La diferencia fundamental entre el plan de horas estándares y el de destajo consiste en que en el primero los estándares se expresan en unidades de tiempo y no en unidades monetarias. Al operario se le retribuye en ambos casos proporcionalmente a su producción.
La gráfica de la relación entre la retribución de un operario y el costo de mano de obra directa por unidad en función de la producción y el valor monetario, seria idéntica a la del sistema de destajo.
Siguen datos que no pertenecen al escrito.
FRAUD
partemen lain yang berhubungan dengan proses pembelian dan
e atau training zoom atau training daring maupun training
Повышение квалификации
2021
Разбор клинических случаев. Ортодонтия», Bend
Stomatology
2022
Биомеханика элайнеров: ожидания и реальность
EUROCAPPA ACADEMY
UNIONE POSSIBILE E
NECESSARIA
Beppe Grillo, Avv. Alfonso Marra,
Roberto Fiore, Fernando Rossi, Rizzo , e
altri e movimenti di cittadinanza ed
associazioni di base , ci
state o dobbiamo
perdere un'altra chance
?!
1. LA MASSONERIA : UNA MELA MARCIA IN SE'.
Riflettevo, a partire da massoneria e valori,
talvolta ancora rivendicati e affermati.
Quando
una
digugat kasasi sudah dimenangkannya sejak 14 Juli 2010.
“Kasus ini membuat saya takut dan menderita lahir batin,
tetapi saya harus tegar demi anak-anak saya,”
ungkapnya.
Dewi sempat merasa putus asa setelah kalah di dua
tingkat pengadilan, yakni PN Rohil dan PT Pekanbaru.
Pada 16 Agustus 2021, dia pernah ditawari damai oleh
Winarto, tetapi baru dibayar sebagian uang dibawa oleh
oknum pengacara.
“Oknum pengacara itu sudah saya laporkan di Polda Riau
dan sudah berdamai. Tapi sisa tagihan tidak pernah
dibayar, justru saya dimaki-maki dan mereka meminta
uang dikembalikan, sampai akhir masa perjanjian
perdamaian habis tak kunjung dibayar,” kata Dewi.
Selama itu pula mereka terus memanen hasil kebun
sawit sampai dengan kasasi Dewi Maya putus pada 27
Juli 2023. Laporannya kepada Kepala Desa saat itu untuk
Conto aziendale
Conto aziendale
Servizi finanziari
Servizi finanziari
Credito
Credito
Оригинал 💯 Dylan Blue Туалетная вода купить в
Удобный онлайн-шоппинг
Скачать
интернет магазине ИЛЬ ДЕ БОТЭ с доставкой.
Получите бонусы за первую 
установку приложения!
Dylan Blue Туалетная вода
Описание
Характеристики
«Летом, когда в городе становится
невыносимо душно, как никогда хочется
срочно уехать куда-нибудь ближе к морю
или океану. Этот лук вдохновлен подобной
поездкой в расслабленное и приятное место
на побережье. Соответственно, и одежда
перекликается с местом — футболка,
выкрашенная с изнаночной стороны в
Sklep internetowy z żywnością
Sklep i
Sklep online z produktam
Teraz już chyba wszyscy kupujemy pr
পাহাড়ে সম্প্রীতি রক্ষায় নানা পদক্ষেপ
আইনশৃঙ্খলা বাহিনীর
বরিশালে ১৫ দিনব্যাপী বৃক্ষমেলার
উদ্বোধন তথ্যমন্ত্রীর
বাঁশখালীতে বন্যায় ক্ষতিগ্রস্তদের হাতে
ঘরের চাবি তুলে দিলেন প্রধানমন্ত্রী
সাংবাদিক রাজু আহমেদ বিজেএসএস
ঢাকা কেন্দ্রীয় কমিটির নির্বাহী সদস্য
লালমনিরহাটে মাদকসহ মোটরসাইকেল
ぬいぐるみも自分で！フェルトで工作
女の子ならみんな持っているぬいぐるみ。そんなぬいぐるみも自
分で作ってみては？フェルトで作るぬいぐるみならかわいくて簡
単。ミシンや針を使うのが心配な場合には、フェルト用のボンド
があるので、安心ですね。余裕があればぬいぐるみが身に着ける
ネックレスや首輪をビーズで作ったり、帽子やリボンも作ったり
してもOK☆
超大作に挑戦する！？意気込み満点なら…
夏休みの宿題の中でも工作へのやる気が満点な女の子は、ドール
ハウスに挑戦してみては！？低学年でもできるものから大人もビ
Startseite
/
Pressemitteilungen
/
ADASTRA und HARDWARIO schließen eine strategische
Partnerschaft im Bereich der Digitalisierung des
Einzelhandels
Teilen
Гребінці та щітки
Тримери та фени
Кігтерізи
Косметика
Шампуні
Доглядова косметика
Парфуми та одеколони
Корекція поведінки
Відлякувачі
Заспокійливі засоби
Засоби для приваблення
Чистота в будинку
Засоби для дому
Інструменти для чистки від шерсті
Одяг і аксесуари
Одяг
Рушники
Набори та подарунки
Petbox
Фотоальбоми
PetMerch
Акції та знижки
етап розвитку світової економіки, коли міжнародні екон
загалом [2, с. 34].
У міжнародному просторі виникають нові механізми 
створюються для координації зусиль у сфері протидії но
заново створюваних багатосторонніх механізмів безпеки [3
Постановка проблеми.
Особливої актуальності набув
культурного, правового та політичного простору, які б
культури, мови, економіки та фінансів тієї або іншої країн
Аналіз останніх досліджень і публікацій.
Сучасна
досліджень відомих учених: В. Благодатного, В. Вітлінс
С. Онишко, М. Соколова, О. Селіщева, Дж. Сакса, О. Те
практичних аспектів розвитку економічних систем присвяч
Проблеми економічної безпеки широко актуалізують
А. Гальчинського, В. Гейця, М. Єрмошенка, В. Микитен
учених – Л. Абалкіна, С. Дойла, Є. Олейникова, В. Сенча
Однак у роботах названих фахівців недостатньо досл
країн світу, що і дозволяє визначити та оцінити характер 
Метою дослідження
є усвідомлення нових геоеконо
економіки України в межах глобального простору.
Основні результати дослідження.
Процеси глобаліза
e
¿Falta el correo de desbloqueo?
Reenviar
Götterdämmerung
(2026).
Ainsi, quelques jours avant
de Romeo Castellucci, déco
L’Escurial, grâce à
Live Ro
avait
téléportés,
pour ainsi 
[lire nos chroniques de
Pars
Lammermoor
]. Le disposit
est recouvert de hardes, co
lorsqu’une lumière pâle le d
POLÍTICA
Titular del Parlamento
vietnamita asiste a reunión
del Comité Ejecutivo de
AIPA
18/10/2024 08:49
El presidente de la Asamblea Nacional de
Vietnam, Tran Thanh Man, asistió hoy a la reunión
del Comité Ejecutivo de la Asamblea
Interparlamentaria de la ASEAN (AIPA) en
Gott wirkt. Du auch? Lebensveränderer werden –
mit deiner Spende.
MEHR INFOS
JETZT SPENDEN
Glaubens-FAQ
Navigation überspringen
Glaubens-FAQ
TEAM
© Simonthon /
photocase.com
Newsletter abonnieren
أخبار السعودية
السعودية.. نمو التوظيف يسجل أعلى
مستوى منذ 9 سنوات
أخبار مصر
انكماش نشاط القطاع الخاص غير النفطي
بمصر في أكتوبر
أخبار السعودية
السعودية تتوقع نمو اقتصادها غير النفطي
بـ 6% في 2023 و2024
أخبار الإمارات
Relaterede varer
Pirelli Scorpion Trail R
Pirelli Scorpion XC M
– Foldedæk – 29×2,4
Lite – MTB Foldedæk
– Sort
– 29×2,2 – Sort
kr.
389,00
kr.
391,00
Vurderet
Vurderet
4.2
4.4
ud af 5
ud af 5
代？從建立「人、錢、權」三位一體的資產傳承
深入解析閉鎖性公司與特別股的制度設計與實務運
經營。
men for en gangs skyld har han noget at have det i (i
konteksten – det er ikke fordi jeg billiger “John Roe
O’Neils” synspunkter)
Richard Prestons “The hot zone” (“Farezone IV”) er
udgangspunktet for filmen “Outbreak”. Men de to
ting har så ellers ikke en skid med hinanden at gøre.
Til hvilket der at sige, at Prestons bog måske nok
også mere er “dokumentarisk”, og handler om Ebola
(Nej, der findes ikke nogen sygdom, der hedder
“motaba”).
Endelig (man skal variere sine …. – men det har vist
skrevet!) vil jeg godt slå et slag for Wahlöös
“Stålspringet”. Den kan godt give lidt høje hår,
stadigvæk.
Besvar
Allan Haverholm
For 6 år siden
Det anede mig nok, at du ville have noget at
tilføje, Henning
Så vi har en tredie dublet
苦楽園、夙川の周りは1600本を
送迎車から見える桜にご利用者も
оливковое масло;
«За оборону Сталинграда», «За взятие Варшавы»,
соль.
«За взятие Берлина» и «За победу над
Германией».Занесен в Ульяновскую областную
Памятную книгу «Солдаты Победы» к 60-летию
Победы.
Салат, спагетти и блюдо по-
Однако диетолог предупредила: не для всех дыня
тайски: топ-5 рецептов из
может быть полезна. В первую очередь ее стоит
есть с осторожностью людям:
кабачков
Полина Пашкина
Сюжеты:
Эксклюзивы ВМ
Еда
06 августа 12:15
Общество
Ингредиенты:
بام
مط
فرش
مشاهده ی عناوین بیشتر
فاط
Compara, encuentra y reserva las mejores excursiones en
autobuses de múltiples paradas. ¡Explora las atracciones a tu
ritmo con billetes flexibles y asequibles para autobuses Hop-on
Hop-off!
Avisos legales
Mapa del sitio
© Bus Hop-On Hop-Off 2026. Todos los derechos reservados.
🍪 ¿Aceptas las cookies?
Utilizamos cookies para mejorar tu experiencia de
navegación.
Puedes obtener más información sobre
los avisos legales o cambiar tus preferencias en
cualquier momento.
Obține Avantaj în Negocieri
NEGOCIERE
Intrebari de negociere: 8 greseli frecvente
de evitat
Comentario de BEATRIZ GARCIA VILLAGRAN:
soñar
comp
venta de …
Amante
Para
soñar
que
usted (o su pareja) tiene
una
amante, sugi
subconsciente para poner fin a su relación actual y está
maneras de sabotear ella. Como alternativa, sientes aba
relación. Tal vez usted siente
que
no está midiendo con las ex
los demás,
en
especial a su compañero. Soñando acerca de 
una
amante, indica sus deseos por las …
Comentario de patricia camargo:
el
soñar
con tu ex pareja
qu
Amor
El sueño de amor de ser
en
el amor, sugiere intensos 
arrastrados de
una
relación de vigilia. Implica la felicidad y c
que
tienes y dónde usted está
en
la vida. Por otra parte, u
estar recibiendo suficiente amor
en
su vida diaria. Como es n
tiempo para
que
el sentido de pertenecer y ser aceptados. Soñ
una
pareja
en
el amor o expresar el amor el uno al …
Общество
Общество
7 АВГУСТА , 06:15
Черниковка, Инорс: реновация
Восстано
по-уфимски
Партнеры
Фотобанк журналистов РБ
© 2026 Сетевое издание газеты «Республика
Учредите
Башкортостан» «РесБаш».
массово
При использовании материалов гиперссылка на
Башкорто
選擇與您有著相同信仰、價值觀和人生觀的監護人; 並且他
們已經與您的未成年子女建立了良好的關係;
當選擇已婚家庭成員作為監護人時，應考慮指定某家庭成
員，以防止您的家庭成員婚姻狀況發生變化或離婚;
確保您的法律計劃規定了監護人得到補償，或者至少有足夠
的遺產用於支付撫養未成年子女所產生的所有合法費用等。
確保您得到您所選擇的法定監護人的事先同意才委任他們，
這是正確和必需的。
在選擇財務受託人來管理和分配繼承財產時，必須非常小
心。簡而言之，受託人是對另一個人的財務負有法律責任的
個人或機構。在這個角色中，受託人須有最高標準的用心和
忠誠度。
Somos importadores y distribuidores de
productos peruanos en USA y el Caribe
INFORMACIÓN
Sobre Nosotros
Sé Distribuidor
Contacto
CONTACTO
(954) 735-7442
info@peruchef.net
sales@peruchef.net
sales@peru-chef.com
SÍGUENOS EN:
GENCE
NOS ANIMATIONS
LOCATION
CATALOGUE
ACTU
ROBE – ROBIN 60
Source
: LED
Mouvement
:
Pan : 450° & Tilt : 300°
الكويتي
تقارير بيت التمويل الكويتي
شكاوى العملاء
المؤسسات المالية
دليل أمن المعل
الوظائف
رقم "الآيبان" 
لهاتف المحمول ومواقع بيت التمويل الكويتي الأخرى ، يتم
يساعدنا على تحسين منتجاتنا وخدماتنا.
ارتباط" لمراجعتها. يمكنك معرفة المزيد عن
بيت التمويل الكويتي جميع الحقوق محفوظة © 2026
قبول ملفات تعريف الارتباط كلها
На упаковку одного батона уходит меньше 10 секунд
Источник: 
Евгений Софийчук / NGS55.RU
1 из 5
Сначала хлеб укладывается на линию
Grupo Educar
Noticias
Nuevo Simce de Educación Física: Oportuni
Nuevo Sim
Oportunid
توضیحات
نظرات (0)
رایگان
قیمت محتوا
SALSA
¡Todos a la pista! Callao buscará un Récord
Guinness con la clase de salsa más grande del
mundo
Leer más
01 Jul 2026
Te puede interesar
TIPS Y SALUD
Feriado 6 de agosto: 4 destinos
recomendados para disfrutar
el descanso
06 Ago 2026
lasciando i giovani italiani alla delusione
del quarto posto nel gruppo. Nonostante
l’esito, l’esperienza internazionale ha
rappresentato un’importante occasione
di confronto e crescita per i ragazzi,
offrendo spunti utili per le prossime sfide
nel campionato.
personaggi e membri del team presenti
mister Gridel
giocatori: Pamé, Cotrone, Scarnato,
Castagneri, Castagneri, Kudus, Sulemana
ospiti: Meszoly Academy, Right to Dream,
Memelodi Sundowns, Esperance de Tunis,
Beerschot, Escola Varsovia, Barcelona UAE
Por ejemplo, un estándar podría expresarse como 2.142 horas por 100 piezas. Es fácil calcular el monto de la remuneración del obrero una vez que se conoce la tasa salarial base. Si ésta fuera de, por ejemplo, $12.00 (dólares) entonces la remuneración correspondiente a este trabajo seria: (12.00)(2.142) = $25.70 por cien piezas, o bien $0.257 por pieza. Supóngase que un obrero produce 412 piezas en jornada de 8 horas; su percepción diaria seria (12.00)(2.142)(4.12) = $106.01, y su percepción por hora seria 106.01 / 8 = $13.25. La eficiencia diaria del operario, en este caso, resultaría ser de (2.142)(4.12) / 8, o sea, 110%
El plan de horas estándares ofrece todas las ventajas del plan a destajo y elimina los principios inconvenientes. Sin embargo, es algo más difícil para el trabajador calcular su remuneración según este plan, que cuando los estándares se expresan en términos monetarios. La ventaja más imponente es, por supuesto, que los estándares no cambian cuando se alteran las tasas base. Por consiguiente, el trabajo manual o de oficina se reduce en un cierto tiempo en comparación con el del plan de destajo. Además, el trabajador acepta mejor el término hora estándar que la palabra destajo, y estando expresados en tiempos los estándares, la percepción o ingreso ganado por el obrero no queda tan estrechamente relacionada con la práctica del estudio de tiempos. Estas son las razones de la creciente popularidad de los planes de horas estándares en casos donde se garantiza el salario base.